SHANGHAI, Jul. 21 (SMM) – Gold prices plunged more than USD 60/Oz to hit a low of USD 1,071.28/Oz on Monday. Last weekend, China announced its official scale of gold reserves since April 2009 for the first time. China currently reserves about 1,658 mt gold and gold increases 100 mt per year. Gold accounts for 1.65% in China’s total official reserve assets, compared with 1.1% in 2009.
However, the reserve scale seems to fall short of market estimate. Also, US Fed is more likely to increase interest rate this year, driving dollar up, which bodes ill for gold prices. One US Fed’s official forecasts that growth in US’s GDP will be 3% in H2 2015 and US economy will not need emergent policies.

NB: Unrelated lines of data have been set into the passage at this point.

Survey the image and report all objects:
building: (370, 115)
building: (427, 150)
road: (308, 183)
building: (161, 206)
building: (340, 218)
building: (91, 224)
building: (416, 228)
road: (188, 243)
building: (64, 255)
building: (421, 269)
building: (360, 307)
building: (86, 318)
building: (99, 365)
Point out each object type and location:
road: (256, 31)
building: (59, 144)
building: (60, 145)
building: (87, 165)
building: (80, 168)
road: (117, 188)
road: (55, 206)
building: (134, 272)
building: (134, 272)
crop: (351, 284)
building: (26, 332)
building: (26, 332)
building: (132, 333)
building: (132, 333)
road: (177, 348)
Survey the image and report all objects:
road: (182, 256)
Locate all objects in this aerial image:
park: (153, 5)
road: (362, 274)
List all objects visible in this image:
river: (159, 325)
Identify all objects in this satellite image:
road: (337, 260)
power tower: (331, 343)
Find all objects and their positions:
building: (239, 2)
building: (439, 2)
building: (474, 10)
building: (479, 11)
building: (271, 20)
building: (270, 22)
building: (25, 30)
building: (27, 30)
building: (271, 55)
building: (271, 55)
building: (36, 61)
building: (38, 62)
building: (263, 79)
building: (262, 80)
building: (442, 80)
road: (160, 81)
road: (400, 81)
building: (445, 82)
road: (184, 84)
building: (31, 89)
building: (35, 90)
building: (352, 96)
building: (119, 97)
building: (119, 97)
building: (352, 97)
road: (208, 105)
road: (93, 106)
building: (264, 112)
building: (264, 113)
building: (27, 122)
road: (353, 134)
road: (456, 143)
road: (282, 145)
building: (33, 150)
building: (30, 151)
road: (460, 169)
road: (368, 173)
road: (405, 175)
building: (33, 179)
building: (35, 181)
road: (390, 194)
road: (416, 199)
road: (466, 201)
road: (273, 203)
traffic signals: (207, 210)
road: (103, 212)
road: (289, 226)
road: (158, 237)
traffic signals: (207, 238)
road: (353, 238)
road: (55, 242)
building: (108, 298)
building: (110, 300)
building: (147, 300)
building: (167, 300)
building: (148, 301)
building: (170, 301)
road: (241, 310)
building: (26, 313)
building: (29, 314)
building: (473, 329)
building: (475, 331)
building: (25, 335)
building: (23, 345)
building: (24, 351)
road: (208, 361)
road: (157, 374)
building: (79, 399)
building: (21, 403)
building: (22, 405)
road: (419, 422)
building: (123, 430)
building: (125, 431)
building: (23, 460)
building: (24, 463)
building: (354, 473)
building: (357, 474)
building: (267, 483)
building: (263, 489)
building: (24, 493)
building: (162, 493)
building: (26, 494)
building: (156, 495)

Greece officials spoke that Greek has paid EUR 4.2 billion to the European Central Bank and EUR 2 billion to the International Monetary Fund (IMF). IMF also expressed that Greek has paid off its debts to IMF and IMF will continue to support Greek’s economy growth. German’s PPI for June fell 0.1% MoM and 1.4% YoY, on par with forecasts. Eurozone’s unseasonally current account balance late May came in at EUR 3.4 billion, with previous value of EUR 22 billion. The Deutsche Bundesbank issued a monthly report which read that German’s economy growth is healthy.
Crude oil prices fell below USD 50/bbl by 1.5%, resulting from sufficient supply and stronger dollar. European and US stocks all ended up. LME base metals moved at lows but LME nickel rose.